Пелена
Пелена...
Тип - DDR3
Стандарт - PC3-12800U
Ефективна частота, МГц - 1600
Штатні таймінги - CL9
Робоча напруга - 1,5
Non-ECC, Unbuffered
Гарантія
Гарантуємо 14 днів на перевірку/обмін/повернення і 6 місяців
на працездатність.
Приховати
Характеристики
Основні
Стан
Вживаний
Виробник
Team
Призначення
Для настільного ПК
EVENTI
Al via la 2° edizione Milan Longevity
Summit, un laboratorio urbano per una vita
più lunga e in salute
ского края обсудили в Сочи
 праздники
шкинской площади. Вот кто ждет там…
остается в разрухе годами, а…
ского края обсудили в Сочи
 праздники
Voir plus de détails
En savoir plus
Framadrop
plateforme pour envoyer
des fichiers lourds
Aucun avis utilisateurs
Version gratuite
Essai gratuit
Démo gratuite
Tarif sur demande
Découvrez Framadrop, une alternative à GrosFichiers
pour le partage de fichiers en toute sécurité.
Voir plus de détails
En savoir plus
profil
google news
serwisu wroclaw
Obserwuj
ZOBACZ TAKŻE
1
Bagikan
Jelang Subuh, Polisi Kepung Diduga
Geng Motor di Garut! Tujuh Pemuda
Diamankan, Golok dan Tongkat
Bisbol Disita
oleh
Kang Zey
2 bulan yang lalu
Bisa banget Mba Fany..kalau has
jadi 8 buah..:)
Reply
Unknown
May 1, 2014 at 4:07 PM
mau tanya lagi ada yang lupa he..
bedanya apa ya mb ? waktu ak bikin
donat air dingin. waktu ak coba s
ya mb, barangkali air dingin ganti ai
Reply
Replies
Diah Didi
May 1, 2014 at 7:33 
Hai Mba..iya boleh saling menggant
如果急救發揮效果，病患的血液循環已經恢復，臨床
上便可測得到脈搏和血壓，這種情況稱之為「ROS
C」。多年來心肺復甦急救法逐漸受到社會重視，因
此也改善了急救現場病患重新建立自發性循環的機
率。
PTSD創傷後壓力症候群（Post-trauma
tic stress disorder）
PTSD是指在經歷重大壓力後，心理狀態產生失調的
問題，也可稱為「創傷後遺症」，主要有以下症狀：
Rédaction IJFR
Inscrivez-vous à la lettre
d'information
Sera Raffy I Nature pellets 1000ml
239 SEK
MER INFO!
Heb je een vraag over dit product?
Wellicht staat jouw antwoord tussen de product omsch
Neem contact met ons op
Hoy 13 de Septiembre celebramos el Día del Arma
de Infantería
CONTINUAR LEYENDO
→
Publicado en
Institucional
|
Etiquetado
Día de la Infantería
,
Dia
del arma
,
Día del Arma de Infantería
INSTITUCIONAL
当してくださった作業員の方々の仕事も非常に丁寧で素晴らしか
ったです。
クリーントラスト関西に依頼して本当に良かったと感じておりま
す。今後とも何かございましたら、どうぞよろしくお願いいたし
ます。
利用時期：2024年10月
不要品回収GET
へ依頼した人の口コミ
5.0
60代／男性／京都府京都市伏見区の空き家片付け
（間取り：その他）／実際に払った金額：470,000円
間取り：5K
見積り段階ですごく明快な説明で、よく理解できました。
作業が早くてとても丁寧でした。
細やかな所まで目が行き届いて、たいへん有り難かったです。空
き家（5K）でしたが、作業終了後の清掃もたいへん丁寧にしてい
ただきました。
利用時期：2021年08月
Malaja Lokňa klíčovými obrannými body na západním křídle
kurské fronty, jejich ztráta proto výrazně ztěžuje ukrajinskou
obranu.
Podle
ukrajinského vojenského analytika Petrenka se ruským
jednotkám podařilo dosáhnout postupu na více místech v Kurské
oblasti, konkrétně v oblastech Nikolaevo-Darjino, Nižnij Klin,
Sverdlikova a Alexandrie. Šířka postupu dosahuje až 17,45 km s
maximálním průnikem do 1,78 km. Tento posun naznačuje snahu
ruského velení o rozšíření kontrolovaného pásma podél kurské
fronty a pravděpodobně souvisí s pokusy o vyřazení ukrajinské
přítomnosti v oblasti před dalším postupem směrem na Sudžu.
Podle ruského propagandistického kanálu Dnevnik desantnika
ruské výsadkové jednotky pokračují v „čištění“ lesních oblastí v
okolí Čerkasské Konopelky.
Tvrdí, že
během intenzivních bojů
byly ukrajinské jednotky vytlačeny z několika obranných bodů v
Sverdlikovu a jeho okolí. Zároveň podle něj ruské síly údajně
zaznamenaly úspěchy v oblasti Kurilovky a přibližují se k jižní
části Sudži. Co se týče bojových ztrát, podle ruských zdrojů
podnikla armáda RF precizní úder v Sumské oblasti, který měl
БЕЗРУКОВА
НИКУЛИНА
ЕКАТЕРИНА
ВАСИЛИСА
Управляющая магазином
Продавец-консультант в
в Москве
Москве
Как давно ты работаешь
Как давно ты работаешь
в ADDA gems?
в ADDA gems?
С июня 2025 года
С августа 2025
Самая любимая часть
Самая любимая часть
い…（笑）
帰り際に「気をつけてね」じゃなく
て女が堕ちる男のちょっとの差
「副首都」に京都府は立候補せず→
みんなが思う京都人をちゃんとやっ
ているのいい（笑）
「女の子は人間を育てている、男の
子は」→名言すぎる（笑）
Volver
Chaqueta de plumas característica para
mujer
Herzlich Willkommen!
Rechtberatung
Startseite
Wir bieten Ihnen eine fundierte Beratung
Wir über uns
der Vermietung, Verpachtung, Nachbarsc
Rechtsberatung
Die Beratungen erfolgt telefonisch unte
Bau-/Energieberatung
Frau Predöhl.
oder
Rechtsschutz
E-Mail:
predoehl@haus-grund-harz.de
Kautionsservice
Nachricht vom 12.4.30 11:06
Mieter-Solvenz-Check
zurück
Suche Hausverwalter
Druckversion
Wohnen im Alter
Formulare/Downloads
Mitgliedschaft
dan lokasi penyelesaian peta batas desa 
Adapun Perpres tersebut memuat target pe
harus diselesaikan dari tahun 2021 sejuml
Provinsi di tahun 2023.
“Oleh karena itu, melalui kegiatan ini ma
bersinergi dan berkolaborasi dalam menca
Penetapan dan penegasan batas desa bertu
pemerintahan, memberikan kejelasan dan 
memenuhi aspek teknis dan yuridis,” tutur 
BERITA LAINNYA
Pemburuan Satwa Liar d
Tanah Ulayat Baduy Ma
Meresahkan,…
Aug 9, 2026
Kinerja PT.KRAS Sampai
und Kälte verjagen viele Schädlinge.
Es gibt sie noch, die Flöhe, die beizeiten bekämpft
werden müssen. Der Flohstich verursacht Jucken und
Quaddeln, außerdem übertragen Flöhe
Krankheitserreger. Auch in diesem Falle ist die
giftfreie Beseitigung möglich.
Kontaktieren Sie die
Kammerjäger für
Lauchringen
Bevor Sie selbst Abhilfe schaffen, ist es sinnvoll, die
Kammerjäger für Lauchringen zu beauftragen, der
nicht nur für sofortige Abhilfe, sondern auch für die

*PROBLEM TO WORK ON*. The output should be exactly the lines above from the line containing "Provinsi di tahun 2023." to the line containing "werden müssen. Der", inclusive, with no other lines.

*RESPONSE AREA*.
Provinsi di tahun 2023.
“Oleh karena itu, melalui kegiatan ini ma
bersinergi dan berkolaborasi dalam menca
Penetapan dan penegasan batas desa bertu
pemerintahan, memberikan kejelasan dan 
memenuhi aspek teknis dan yuridis,” tutur 
BERITA LAINNYA
Pemburuan Satwa Liar d
Tanah Ulayat Baduy Ma
Meresahkan,…
Aug 9, 2026
Kinerja PT.KRAS Sampai
und Kälte verjagen viele Schädlinge.
Es gibt sie noch, die Flöhe, die beizeiten bekämpft
werden müssen. Der Flohstich verursacht Jucken und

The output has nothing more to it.